New quinazolin-2,4-dione derivatives incorporating acylthiourea, pyrazole and/or oxazole moieties as antibacterial agents via DNA gyrase inhibition

Abstract

This article contributes to the search for new therapeutic agents for treatment of diseases caused by bacterial pathogens. In this study, a new series of compounds incorporating numerous bioactive moieties such as quinazolin-2,4-dione, acylthiourea linkage, and/or five membered nitrogen heterocycles (pyrazole and oxazole) 2–5a–c was described to identify new antibacterial drug candidates via inhibition of DNA gyrase enzyme. The precursor N-[N′-(2-cyano-acetyl)-hydrazinocarbothioyl]-4-(2,4-dioxo-1,4-dihydro-2H-quinazolin-3-yl)-benzamide 2 was prepared by treatment of compound 1 with ammonium thiocyanate and cyanoacetic acid hydrazide through multicomponent reaction (MCR).

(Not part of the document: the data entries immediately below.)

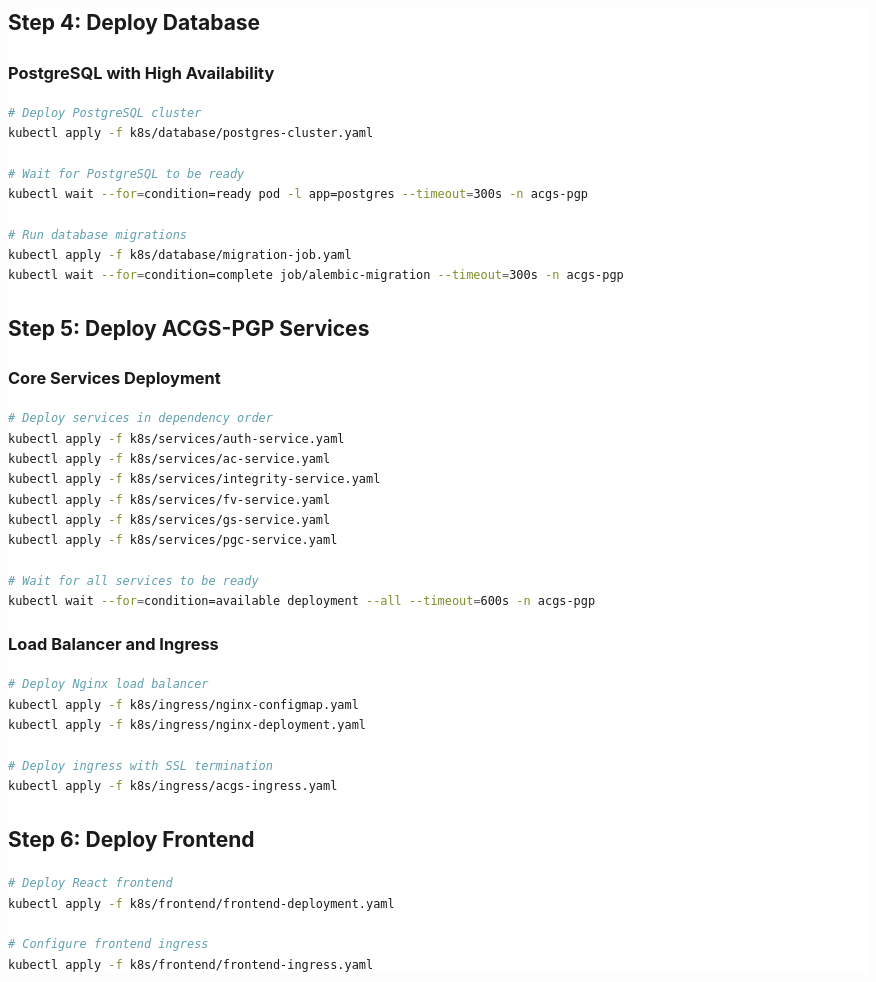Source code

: ## Step 4: Deploy Database

### PostgreSQL with High Availability
```bash
# Deploy PostgreSQL cluster
kubectl apply -f k8s/database/postgres-cluster.yaml

# Wait for PostgreSQL to be ready
kubectl wait --for=condition=ready pod -l app=postgres --timeout=300s -n acgs-pgp

# Run database migrations
kubectl apply -f k8s/database/migration-job.yaml
kubectl wait --for=condition=complete job/alembic-migration --timeout=300s -n acgs-pgp
```

## Step 5: Deploy ACGS-PGP Services

### Core Services Deployment
```bash
# Deploy services in dependency order
kubectl apply -f k8s/services/auth-service.yaml
kubectl apply -f k8s/services/ac-service.yaml
kubectl apply -f k8s/services/integrity-service.yaml
kubectl apply -f k8s/services/fv-service.yaml
kubectl apply -f k8s/services/gs-service.yaml
kubectl apply -f k8s/services/pgc-service.yaml

# Wait for all services to be ready
kubectl wait --for=condition=available deployment --all --timeout=600s -n acgs-pgp
```

### Load Balancer and Ingress
```bash
# Deploy Nginx load balancer
kubectl apply -f k8s/ingress/nginx-configmap.yaml
kubectl apply -f k8s/ingress/nginx-deployment.yaml

# Deploy ingress with SSL termination
kubectl apply -f k8s/ingress/acgs-ingress.yaml
```

## Step 6: Deploy Frontend

```bash
# Deploy React frontend
kubectl apply -f k8s/frontend/frontend-deployment.yaml

# Configure frontend ingress
kubectl apply -f k8s/frontend/frontend-ingress.yaml
```
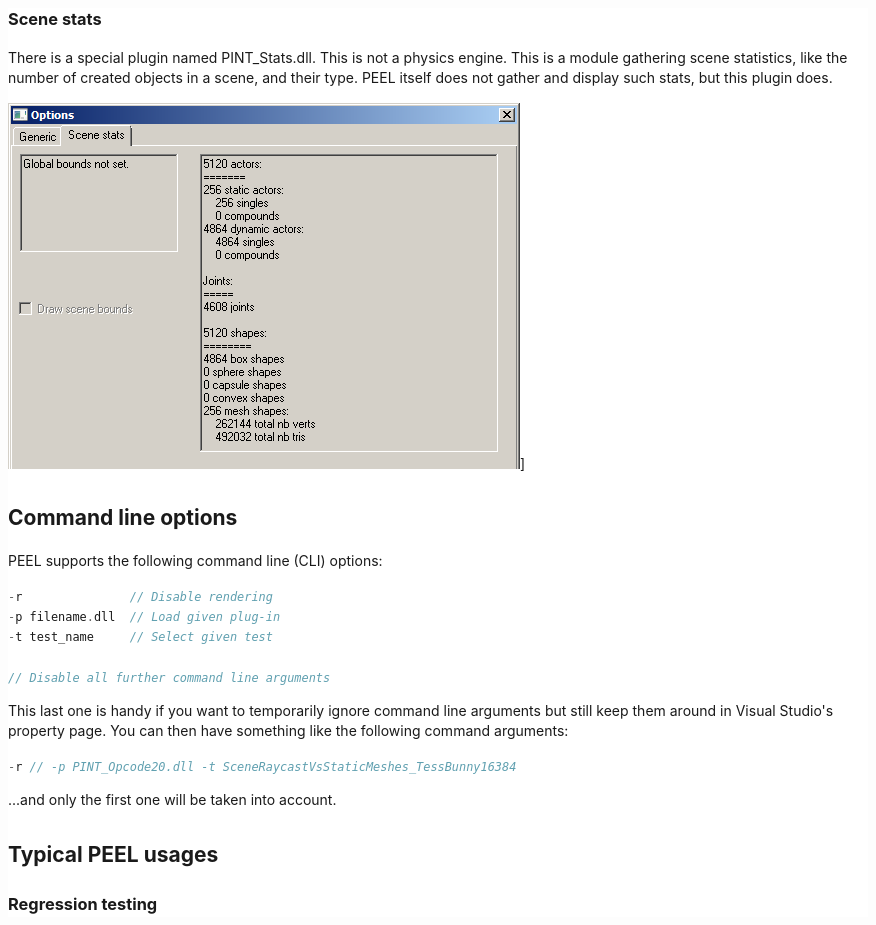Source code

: ### Scene stats

There is a special plugin named PINT_Stats.dll. This is not a physics
engine. This is a module gathering scene statistics, like the number of
created objects in a scene, and their type. PEEL itself does not gather
and display such stats, but this plugin does.

![Scene statistics with PINT "Stats" plugin](./Images/image8.png)]

## Command line options

PEEL supports the following command line (CLI) options:

```c
-r               // Disable rendering
-p filename.dll  // Load given plug-in
-t test_name     // Select given test

// Disable all further command line arguments
```

This last one is handy if you want to temporarily ignore command line
arguments but still keep them around in Visual Studio's property page.
You can then have something like the following command arguments:

```c
-r // -p PINT_Opcode20.dll -t SceneRaycastVsStaticMeshes_TessBunny16384
```

...and only the first one will be taken into account.

## Typical PEEL usages

### Regression testing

In addition, compounds 3a–d and 4a–b were synthesized by treatment of 2 with aromatic aldehydes and/or ketones through Knoevenagel reaction, affording high purity products in satisfactory yields. Moreover, new heterocyclic moieties such as pyrazole and/or oxazole attached to quinazolin-2,4-dione core 5a–c were synthesized by treatment of 3c with different nucleophilic reagents like hydrazine, phenyl hydrazine and hydroxyl amine, respectively. Subsequently, the obtained products were structurally characterized by IR, ¹H-, ¹³C-NMR, and MS analyses. The minimum inhibitory concentration (MIC) and antibacterial potency of all compounds were estimated against two G−ve (E. coli and P. aeruginosa), and two G+ve bacteria (B. subtilis and S. aureus). Encouragingly, compound 3c demonstrated the best antibacterial activity against all the strains of the tested pathogenic bacteria at low concentrations compared with the standard drug, Ciprofloxacin. Electron withdrawing groups such as –NO₂ and –Cl enhance the antibacterial activity. Next, a molecular docking study between the synthesized derivatives and the target enzyme, DNA gyrase enzyme (PDB: 2xct) was undertaken to investigate intermolecular interactions between the compounds and target enzyme.